::: Recorded information :::
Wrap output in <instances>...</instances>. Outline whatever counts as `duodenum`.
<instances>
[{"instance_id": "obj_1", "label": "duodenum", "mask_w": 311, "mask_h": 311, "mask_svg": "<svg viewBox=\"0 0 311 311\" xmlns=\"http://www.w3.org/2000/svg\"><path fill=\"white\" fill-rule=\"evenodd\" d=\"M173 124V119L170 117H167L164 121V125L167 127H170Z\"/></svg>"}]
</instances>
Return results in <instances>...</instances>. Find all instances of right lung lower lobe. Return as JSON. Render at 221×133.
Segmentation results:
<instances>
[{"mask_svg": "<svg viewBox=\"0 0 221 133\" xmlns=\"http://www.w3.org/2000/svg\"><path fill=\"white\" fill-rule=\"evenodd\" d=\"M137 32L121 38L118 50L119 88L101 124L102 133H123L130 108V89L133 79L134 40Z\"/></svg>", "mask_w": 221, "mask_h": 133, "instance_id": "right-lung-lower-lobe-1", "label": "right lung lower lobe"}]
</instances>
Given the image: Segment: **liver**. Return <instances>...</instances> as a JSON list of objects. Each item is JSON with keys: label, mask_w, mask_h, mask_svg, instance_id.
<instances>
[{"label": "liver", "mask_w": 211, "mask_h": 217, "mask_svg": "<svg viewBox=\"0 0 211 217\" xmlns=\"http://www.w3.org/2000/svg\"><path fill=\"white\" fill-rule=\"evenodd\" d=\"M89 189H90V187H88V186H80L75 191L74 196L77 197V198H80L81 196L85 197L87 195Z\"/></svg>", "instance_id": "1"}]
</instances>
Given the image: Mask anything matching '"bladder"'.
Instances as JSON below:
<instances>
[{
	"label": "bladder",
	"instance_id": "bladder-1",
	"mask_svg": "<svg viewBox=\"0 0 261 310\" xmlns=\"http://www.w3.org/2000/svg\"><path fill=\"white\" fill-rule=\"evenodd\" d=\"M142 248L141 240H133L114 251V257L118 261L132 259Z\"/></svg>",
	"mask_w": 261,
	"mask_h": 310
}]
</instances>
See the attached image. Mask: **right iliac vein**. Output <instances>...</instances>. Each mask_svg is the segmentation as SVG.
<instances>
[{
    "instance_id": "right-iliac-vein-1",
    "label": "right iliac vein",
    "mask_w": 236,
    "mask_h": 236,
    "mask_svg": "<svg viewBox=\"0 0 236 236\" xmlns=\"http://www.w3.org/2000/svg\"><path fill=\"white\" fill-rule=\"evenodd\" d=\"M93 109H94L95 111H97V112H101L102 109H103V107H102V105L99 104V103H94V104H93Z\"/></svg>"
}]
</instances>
:::
- What you have to do
Starting at the line containing "See the attached" and ending at the end of the records, rewrite the records with "segmentation" substituted by "outline", leaving everything else the same.

- Worked solution
See the attached image. Mask: **right iliac vein**. Output <instances>...</instances>. Each mask_svg is the outline as SVG.
<instances>
[{
    "instance_id": "right-iliac-vein-1",
    "label": "right iliac vein",
    "mask_w": 236,
    "mask_h": 236,
    "mask_svg": "<svg viewBox=\"0 0 236 236\" xmlns=\"http://www.w3.org/2000/svg\"><path fill=\"white\" fill-rule=\"evenodd\" d=\"M93 109H94L95 111H97V112H101L102 109H103V107H102V105L99 104V103H94V104H93Z\"/></svg>"
}]
</instances>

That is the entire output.